Nei film, spesso siamo trasportati in mondi affascinanti dove i cavalli da corsa e i loro fantini formano legami profondi e quasi mistici. Pellicole come “Seabiscuit – Un mito senza tempo” e “Secretariat – Un anno da ricordare” ci dipingono quadri suggestivi di coraggio, determinazione e grinta nelle corse, trasformando le competizioni equine in epiche battaglie dove il desiderio di vincere è palpabile sia nei fantini che nei cavalli. Ma quanto di questo è reale? I cavalli da corsa sanno davvero di essere coinvolti in una gara, e nutrono il desiderio di vincere?
Quando i cavalli da corsa scendono in pista, l’atmosfera è carica di tensione e aspettative. Ma cosa passa per la mente di questi animali? La domanda se i cavalli siano consapevoli di gareggiare è stata oggetto di dibattito tra esperti di comportamento animale.
Nei film, il rapporto tra cavalli e fantini è spesso presentato come un’interconnessione profonda, in cui entrambi condividono un desiderio ardente di vincere.
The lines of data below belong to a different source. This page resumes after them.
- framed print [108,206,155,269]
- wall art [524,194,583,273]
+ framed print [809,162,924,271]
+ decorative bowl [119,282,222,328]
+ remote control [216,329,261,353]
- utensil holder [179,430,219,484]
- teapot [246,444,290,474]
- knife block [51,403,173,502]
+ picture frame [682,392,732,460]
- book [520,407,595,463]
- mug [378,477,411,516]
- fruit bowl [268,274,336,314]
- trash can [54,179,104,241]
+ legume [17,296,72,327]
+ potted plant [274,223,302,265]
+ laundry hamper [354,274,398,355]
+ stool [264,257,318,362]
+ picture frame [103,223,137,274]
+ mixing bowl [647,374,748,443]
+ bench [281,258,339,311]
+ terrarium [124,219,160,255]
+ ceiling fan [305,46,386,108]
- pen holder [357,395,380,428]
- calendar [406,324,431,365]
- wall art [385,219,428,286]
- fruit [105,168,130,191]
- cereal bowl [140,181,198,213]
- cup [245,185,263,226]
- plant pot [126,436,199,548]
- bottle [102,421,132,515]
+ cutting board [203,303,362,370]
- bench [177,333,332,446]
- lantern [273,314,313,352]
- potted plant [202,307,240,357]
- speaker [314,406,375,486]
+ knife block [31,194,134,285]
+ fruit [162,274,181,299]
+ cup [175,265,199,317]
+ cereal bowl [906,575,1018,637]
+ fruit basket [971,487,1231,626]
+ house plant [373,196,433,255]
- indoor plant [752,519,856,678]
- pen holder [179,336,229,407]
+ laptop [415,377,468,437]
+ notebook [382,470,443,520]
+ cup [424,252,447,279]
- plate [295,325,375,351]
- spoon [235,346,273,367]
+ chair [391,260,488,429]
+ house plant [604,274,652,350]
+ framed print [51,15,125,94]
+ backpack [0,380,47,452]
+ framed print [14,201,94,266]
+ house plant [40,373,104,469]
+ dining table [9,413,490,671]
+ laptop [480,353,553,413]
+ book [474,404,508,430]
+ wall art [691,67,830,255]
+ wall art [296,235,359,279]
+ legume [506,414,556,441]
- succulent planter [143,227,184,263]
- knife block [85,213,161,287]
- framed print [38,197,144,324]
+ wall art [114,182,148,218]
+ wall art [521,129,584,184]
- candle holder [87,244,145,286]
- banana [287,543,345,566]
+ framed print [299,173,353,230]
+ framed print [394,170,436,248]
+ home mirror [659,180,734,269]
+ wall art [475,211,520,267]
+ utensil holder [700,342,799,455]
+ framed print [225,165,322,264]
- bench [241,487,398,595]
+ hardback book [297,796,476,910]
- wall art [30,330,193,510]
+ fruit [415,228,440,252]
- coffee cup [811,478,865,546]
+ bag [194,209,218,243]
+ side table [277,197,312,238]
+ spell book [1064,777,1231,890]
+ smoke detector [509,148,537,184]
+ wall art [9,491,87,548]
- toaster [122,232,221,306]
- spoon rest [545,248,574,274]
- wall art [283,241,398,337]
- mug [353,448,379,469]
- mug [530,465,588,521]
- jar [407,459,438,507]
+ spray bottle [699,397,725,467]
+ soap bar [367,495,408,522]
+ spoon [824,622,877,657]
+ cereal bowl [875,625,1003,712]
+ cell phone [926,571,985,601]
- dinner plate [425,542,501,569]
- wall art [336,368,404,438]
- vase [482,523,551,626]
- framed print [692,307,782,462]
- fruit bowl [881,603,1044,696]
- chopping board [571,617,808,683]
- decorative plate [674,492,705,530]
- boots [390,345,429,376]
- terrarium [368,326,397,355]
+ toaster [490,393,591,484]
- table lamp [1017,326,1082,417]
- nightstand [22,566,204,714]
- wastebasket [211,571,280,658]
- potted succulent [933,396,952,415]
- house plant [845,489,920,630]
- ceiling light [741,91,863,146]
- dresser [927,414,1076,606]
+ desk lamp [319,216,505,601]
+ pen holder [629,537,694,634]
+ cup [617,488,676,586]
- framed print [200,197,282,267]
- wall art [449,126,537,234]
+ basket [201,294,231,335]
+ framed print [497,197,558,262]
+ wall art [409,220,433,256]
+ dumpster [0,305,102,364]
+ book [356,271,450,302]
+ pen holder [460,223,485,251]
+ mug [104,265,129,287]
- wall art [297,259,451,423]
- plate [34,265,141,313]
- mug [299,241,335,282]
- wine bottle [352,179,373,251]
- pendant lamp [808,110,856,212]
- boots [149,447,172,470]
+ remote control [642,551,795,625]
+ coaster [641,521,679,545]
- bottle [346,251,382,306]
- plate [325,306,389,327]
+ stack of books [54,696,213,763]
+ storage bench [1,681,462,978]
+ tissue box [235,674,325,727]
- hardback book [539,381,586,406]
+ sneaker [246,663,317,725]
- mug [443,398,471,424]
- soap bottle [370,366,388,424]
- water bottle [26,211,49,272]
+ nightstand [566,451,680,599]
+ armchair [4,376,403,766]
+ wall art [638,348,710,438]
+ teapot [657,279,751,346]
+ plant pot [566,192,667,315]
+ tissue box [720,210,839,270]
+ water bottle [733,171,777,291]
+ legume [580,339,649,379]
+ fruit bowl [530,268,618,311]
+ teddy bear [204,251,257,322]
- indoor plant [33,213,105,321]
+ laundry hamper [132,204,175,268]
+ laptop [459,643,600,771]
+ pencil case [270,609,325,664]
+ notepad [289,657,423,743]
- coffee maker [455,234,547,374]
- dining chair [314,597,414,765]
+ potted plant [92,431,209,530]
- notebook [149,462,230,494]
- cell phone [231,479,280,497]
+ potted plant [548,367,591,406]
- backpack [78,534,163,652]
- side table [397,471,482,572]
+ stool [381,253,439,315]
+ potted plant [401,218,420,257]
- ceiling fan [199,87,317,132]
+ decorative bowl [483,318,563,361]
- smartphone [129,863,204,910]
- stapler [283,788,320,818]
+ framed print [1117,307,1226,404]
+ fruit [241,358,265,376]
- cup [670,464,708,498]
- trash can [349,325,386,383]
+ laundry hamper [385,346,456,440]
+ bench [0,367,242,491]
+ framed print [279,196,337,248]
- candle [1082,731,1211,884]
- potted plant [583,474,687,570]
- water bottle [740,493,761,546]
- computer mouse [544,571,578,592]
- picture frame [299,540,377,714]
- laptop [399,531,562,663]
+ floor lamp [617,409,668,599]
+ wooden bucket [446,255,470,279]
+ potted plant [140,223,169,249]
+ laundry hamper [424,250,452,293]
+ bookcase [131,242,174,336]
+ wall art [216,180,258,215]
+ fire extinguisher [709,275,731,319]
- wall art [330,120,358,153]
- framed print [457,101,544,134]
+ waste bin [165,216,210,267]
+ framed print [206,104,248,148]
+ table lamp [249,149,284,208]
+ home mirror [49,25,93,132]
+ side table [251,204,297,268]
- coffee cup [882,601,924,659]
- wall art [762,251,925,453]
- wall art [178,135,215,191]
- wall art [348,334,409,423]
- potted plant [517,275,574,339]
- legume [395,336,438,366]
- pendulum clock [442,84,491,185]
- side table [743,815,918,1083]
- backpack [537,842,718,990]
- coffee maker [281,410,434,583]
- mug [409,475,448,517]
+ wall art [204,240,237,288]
Tuttavia, nella realtà, la comprensione di un cavallo riguardo alla natura competitiva della corsa è più complessa di quanto possiamo immaginare.
Alcuni esperti suggeriscono che i cavalli, essendo animali sociali, potrebbero partecipare alle corse più come parte di un gruppo che con un chiaro concetto di competizione individuale. Ma la loro volontà di correre potrebbe derivare dall’istinto di rimanere insieme al gruppo, piuttosto che da un desiderio di vincere per sé stessi.
Quando i cavalli entrano in pista, il ruolo chiave della persona diventa evidente. Attraverso segnali e comandi, il fantino guida il cavallo durante la corsa. Tuttavia, il grado di consapevolezza del cavallo sulla natura competitiva della situazione è ancora oggetto di speculazioni.
Nel tentativo di incoraggiare al massimo i cavalli, i fantini impiegano frustini e segnali per comunicare con i loro compagni di corsa. L’utilizzo di tali stimoli modifica il loro comportamento, al punto che essi anticipano ciò che li attende in pista. Pur non comprendendo il concetto di “vittoria”, i cavalli si abituano alle competizioni e memorizzano il rituale. Non sono consapevoli della necessità di arrivare primi, ma capiscono l’urgenza di correre più velocemente degli altri, non per il desiderio di vincere, bensì perché lo impone l’umano che hanno sulla schiena.